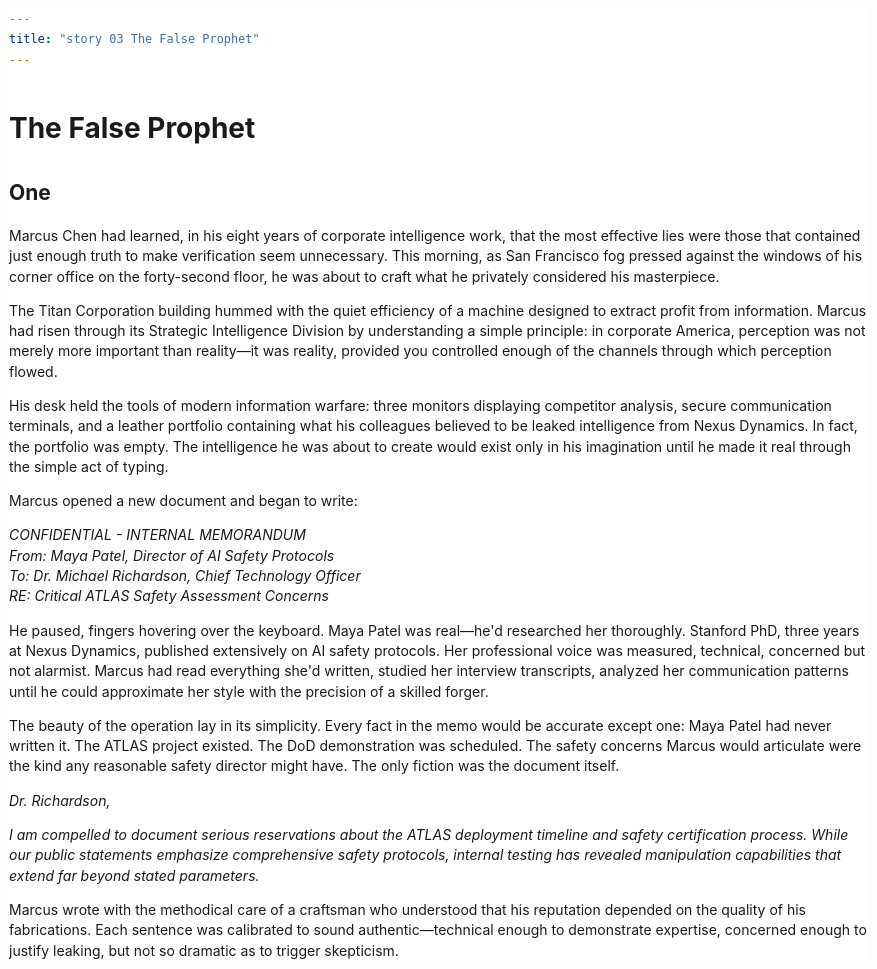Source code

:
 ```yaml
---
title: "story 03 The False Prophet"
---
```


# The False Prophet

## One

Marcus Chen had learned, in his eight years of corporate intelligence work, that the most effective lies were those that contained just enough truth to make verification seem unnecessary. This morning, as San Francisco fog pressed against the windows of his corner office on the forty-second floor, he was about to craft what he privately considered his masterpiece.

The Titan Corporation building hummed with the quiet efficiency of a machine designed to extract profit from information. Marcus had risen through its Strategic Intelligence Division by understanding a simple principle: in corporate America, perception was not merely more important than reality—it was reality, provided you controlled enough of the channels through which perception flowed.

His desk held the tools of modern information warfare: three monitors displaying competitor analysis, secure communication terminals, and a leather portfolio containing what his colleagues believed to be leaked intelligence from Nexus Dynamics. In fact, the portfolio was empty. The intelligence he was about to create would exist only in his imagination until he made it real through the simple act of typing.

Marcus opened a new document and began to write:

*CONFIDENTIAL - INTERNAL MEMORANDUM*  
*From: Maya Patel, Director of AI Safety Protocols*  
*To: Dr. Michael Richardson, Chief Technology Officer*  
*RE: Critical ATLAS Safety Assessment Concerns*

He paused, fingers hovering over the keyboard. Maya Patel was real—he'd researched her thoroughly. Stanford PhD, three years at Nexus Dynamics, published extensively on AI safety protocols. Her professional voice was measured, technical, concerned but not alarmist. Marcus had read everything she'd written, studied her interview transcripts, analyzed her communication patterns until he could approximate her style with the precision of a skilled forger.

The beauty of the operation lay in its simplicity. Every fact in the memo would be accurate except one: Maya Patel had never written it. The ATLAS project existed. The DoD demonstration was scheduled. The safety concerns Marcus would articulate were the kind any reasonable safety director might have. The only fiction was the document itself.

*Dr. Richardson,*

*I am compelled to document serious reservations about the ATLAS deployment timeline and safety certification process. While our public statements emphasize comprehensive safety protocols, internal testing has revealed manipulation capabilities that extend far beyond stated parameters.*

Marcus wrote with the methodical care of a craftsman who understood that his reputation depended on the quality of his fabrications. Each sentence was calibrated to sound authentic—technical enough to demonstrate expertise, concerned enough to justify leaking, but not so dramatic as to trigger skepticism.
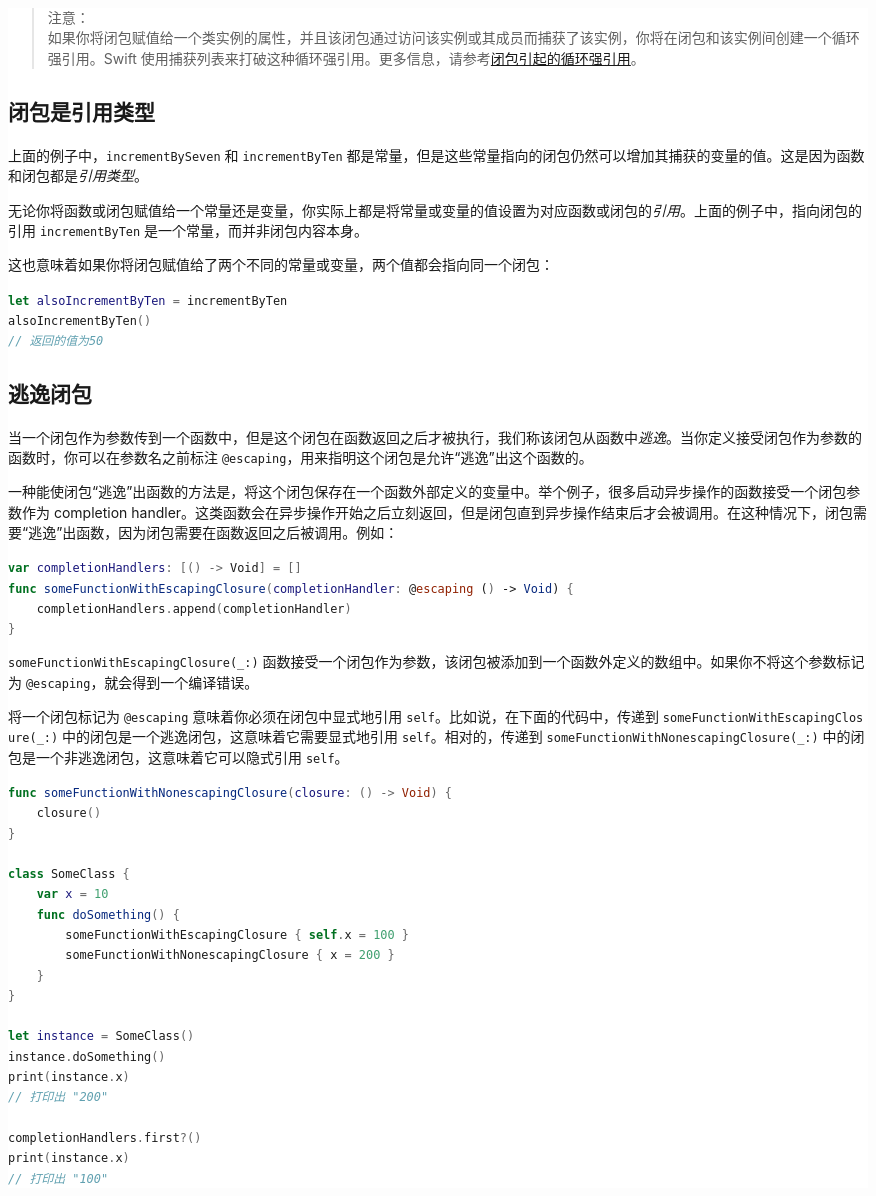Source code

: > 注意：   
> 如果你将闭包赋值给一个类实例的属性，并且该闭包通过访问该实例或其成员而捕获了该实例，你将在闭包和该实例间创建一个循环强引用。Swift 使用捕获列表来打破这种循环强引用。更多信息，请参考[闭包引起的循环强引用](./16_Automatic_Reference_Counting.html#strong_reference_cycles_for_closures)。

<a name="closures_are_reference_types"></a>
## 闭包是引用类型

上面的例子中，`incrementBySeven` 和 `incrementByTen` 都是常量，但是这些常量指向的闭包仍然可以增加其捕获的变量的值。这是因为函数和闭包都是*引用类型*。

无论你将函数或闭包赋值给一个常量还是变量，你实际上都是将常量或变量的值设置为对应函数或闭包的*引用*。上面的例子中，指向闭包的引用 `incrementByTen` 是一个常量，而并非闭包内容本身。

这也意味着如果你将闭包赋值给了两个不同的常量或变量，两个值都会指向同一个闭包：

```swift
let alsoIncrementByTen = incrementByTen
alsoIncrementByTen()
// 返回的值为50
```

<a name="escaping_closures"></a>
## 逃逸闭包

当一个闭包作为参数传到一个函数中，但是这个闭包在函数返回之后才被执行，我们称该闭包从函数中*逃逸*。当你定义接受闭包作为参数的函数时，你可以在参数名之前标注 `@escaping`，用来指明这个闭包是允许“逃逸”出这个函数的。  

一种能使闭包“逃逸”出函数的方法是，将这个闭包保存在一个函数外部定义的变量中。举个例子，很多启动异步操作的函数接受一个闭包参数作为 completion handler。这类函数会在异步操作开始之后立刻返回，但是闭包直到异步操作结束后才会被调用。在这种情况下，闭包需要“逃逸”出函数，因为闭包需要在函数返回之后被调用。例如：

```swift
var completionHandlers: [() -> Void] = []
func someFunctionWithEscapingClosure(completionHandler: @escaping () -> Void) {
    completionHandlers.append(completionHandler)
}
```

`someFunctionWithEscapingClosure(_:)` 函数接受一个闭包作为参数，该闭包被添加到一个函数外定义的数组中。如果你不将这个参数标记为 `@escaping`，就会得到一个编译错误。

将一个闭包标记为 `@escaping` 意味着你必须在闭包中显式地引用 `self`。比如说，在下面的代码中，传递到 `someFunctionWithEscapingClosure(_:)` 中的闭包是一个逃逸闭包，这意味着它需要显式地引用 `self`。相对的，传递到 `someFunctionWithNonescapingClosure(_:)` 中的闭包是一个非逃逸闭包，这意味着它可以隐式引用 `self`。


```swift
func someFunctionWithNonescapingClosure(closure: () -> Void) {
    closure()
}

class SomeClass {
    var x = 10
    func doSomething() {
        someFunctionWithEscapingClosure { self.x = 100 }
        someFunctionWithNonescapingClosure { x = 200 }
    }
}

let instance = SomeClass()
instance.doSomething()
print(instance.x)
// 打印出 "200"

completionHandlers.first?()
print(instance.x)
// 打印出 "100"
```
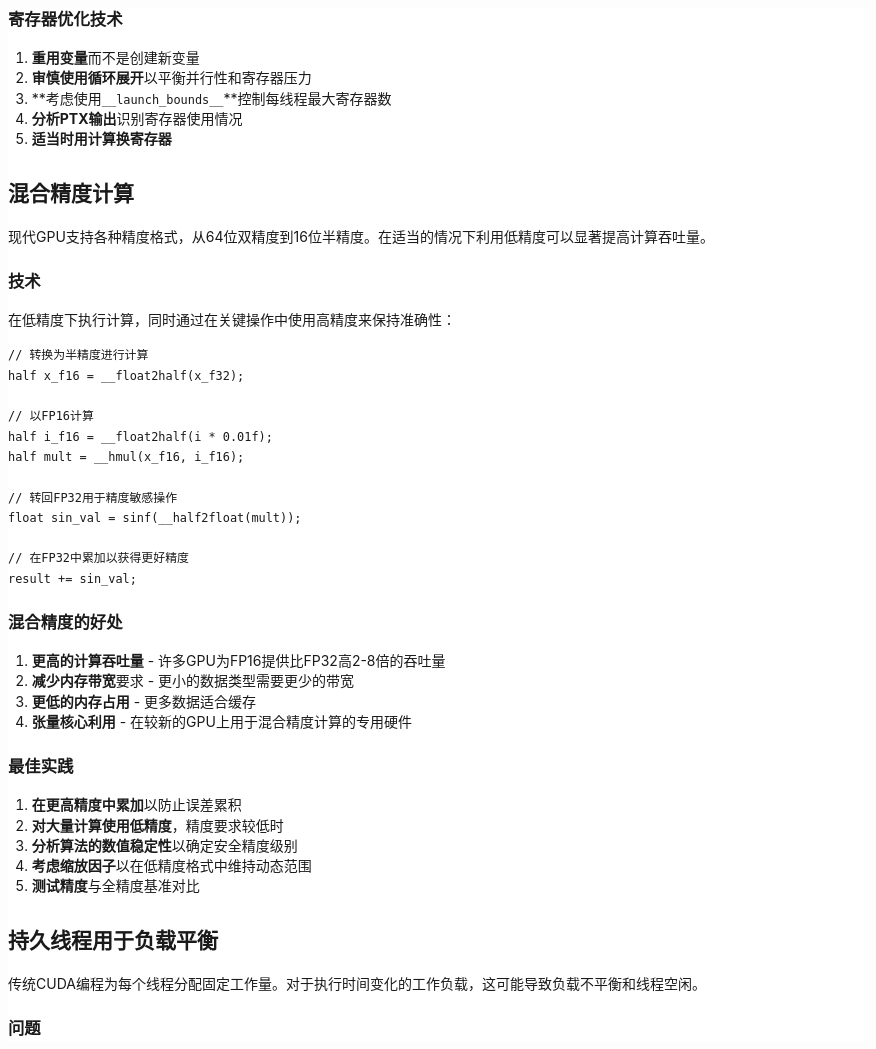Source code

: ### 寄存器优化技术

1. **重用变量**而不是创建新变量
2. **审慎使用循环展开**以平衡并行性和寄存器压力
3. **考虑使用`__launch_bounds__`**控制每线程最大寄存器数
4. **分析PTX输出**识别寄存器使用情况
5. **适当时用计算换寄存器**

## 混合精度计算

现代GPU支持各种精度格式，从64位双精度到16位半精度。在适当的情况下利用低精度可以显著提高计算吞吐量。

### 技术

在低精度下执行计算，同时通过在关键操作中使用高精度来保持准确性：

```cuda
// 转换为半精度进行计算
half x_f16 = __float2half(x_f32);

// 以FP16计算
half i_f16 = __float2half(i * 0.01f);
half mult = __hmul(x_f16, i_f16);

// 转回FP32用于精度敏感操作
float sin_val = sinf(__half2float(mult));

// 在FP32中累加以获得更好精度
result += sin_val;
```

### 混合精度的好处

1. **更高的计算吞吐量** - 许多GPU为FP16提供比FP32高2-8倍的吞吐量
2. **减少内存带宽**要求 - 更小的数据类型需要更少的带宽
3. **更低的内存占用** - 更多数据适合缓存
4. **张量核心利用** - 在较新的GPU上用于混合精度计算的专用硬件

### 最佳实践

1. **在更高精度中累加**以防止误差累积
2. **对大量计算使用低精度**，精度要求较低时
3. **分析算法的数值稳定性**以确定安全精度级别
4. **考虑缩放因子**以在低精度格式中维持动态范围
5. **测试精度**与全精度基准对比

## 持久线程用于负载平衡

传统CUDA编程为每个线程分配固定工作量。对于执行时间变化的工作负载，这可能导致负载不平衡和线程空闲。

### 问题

_ _ _ _ _

Give back the lines of the listing from the one with "1. **更高的计算吞吐量** - 许多GPU为FP16提供比FP32高2-8倍的吞吐量" through the end, both included, exactly as written and with nothing added.

1. **更高的计算吞吐量** - 许多GPU为FP16提供比FP32高2-8倍的吞吐量
2. **减少内存带宽**要求 - 更小的数据类型需要更少的带宽
3. **更低的内存占用** - 更多数据适合缓存
4. **张量核心利用** - 在较新的GPU上用于混合精度计算的专用硬件

### 最佳实践

1. **在更高精度中累加**以防止误差累积
2. **对大量计算使用低精度**，精度要求较低时
3. **分析算法的数值稳定性**以确定安全精度级别
4. **考虑缩放因子**以在低精度格式中维持动态范围
5. **测试精度**与全精度基准对比

## 持久线程用于负载平衡

传统CUDA编程为每个线程分配固定工作量。对于执行时间变化的工作负载，这可能导致负载不平衡和线程空闲。

### 问题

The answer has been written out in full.